Bishop
- Born: David 530 Sidos, Sasanian Empire
- Died: 20 May 609 Tagrit, Sasanian Empire
- Venerated in: Oriental Orthodoxy
- Major shrine: Church of Mor Dodo, Beth Sbirino, Turkey
- Feast: 20 May

= Mor Dodo =

Syriac Orthodox Saint

Mor Gregorios Dodo was the Syriac Orthodox Bishop of Tagrit from 589 until his death in 609.

==Biography==
David was born in the Syriac village of Sidos, in the region of Orumi, into a wealthy Christian family who raised him in a Christian upbringing. His parents were called Shem’un and Helene (Simon and Helen). They nicknamed him "Dodo", which means "beloved" in Syriac Aramaic. When he reached adolescence, his parents told him about marriage because that was the custom in those days. He refused to marry because he wanted to devote his heart to Christ.

After his parents died, David distributed their possessions to the poor and became a monk at the monastery of Mor Daweed (David) in the Eynali mountains. After two years in the monastery the abbot Mor Daweed died and hereafter David secretly left and isolated himself on the highest mountain for 12 years.

One night the new abbot had a vision of David's poor condition and in the following morning, he and other monks found him and brought him back to the monastery. After he had stayed a week he became healthy and left to visit the Holy Land. He visited the monasteries in Egypt where he received the blessing of the hermits there. On his way back to the monastery he visited the towns of Azekh and Esfes where he found a narrow crevice in an area known as the "Valley of Hell", which he lived in for two years.

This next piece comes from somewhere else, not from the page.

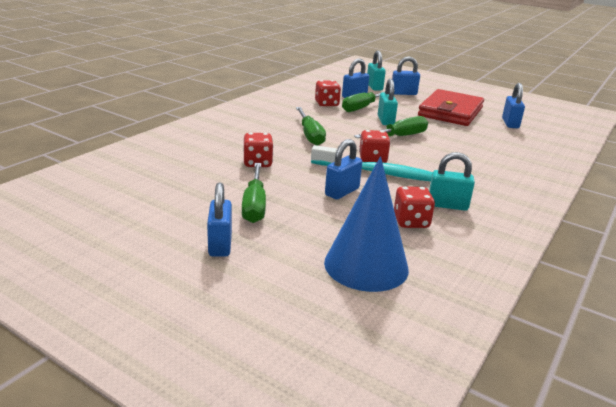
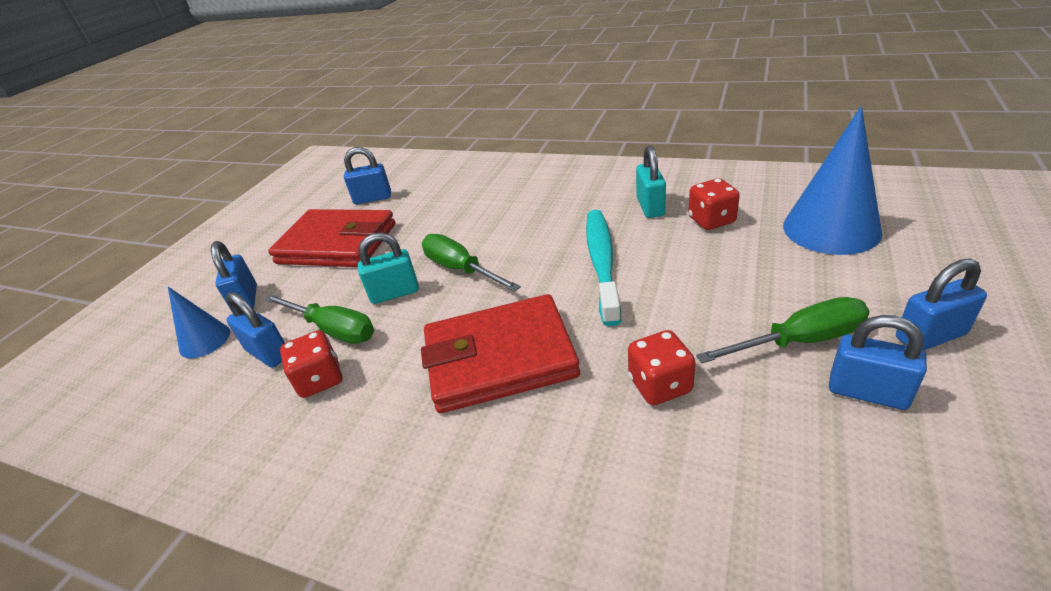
camera: 95 degrees left, 10 degrees up
green screwdriver [296,107,326,146] -> red wallet [421,294,580,413]
blue padlock [325,139,362,199] -> blue padlock moved to [829,315,927,410]
red dice [359,130,391,163] -> none
turquoise padlock [367,51,386,90] -> blue cone [168,287,230,358]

Here he performed miracles and was later joined by his cousin Mor Isaac and forty monks. The villagers of Esfes wanted to build him a monastery so he would not have to live in the crevice. Whilst digging, a poisonous snake killed two men and when David heard of this he did not want to be called David anymore as he said he was not worthy of the same name of King David. Henceforth David was known as Dodo.

After seven months of construction the monastery was finished and named after him. Mor Dodo became abbot of the monastery and the forty monks and over time the valley became a spiritual shelter and oasis.

In 589 the bishop of Tagrit died and Mor Dodo was chosen by the Patriarch Peter III of Raqqa to succeed him which he refused but later accepted and was ordained with the name Mor Gregorios. Before leaving Mor Dodo left his cousin Mor Isaac as abbot of the forty monks.

On the day of his entrance into the city he healed sick people, cleansed lepers, and gave sight to the blind. Also during his twenty years as bishop, Mor Dodo consecrated 1300 Priests and 1700 deacons before dying from illness on May 20 609. Mor Dodo was buried in Tagrit Cathedral and his funeral was attended by 1800 priests.

Twenty years later, Mor Isaac moved Mor Dodo's remains from Tagrit to Beth Sbirino where a church was built to house his relics, however, a dispute arose between the peoples of Beth Sbirino and Esfes over who could house the relics. This was resolved by leaving Mor Dodo's body at Beth Sbirino whilst his right hand and skull were housed in Esfes.